_WORK TO BE COMPLETED_:
The expected output is an exact copy of the lines from the one containing "Figure 8. Di" through the final line of the entries below, with no images.

_DATA FOR ANALYSIS_:
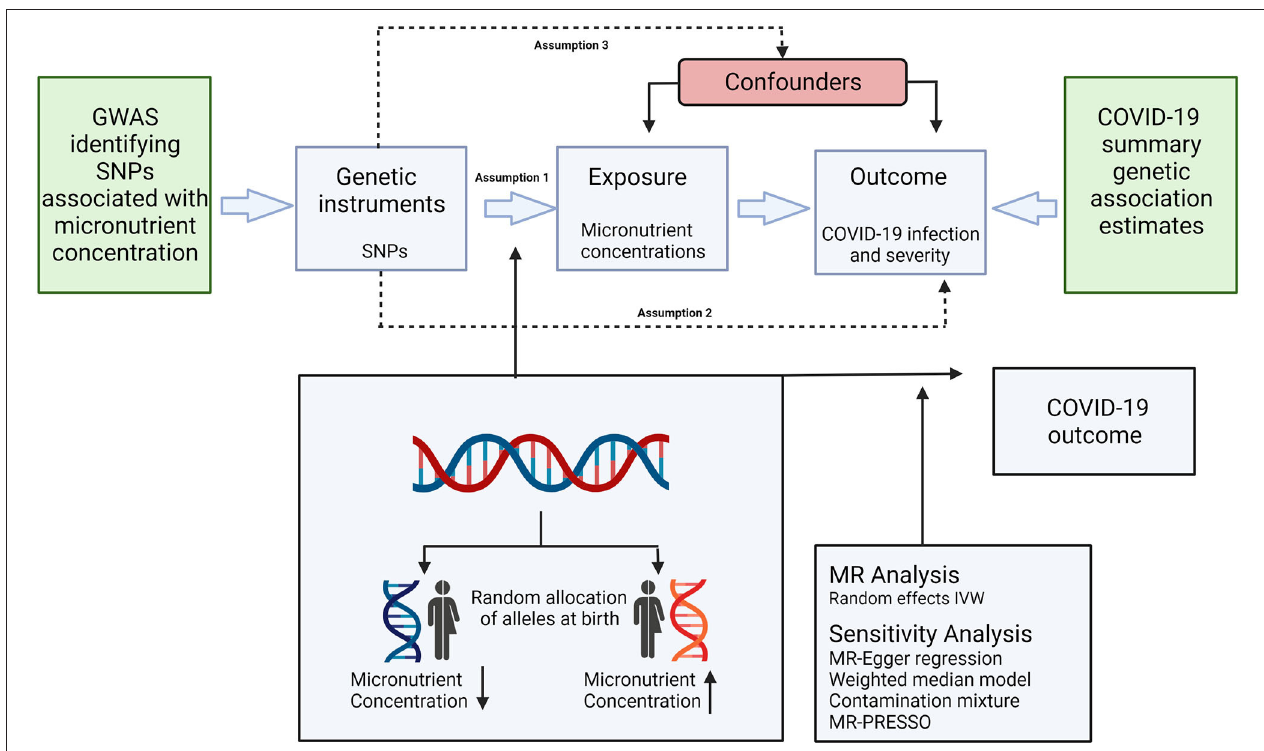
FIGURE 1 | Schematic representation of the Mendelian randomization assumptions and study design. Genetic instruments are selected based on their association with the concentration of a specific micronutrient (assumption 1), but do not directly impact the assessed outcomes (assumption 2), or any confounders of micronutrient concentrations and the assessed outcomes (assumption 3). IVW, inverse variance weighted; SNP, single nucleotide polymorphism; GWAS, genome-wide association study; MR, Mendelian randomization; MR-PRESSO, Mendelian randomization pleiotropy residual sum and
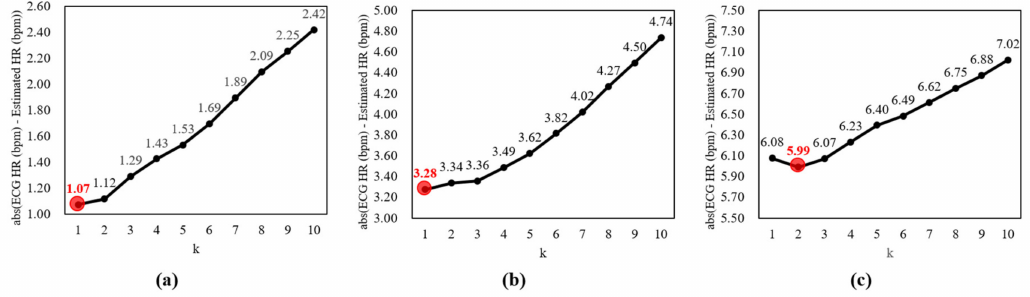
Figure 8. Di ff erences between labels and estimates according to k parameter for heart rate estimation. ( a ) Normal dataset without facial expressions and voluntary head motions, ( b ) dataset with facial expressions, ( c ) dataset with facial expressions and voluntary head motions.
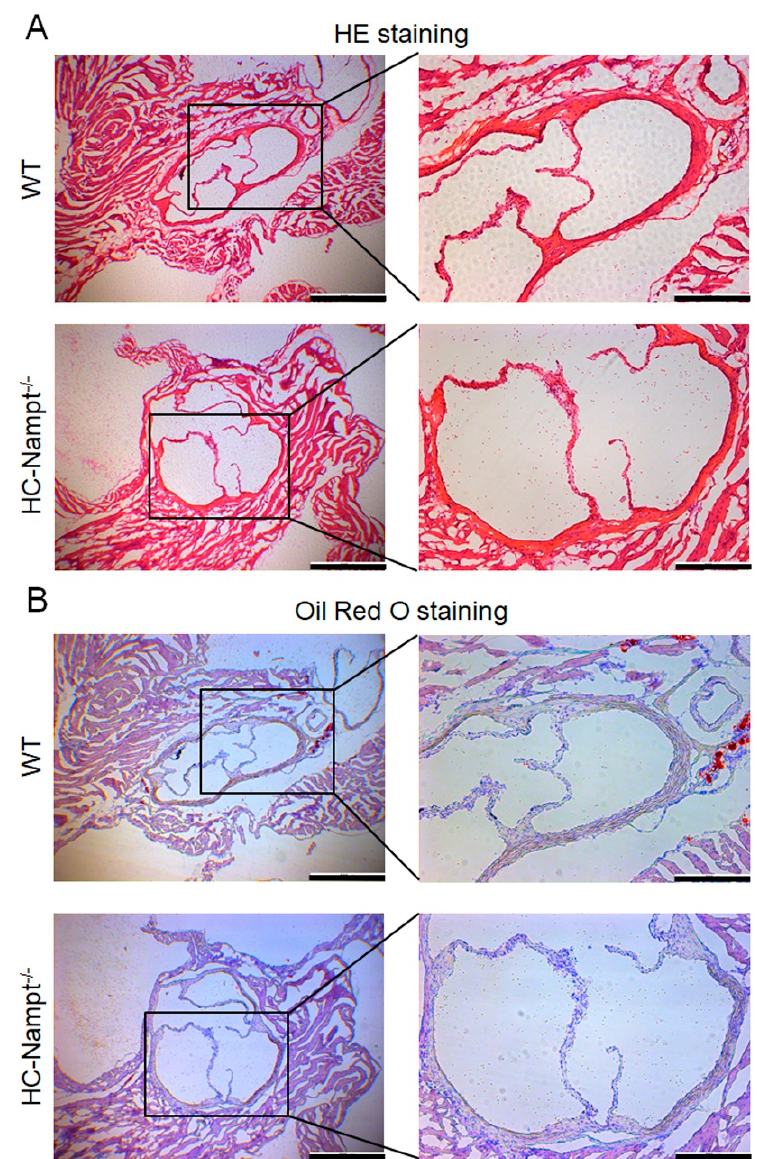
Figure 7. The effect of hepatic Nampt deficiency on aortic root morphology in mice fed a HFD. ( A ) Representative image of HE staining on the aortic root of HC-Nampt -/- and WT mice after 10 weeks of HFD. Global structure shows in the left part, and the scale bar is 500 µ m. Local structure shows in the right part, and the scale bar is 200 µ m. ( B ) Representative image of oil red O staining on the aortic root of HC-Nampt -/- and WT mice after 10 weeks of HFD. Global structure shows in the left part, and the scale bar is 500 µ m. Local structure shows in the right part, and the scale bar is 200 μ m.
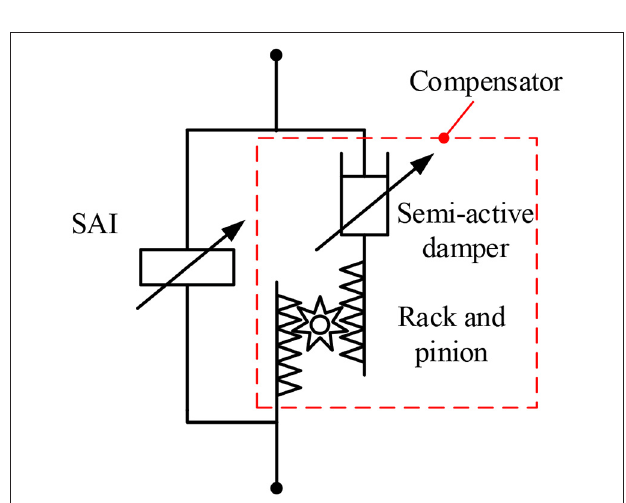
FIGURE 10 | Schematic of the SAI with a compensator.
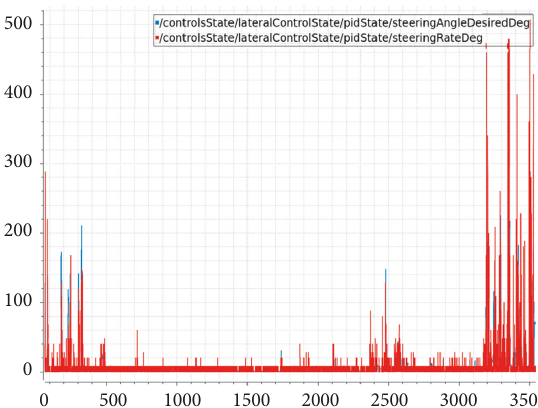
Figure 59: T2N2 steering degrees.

_RESPONSE TO THE TASK_:
Figure 8. Di ff erences between labels and estimates according to k parameter for heart rate estimation. ( a ) Normal dataset without facial expressions and voluntary head motions, ( b ) dataset with facial expressions, ( c ) dataset with facial expressions and voluntary head motions.
Figure 7. The effect of hepatic Nampt deficiency on aortic root morphology in mice fed a HFD. ( A ) Representative image of HE staining on the aortic root of HC-Nampt -/- and WT mice after 10 weeks of HFD. Global structure shows in the left part, and the scale bar is 500 µ m. Local structure shows in the right part, and the scale bar is 200 µ m. ( B ) Representative image of oil red O staining on the aortic root of HC-Nampt -/- and WT mice after 10 weeks of HFD. Global structure shows in the left part, and the scale bar is 500 µ m. Local structure shows in the right part, and the scale bar is 200 μ m.
FIGURE 10 | Schematic of the SAI with a compensator.
Figure 59: T2N2 steering degrees.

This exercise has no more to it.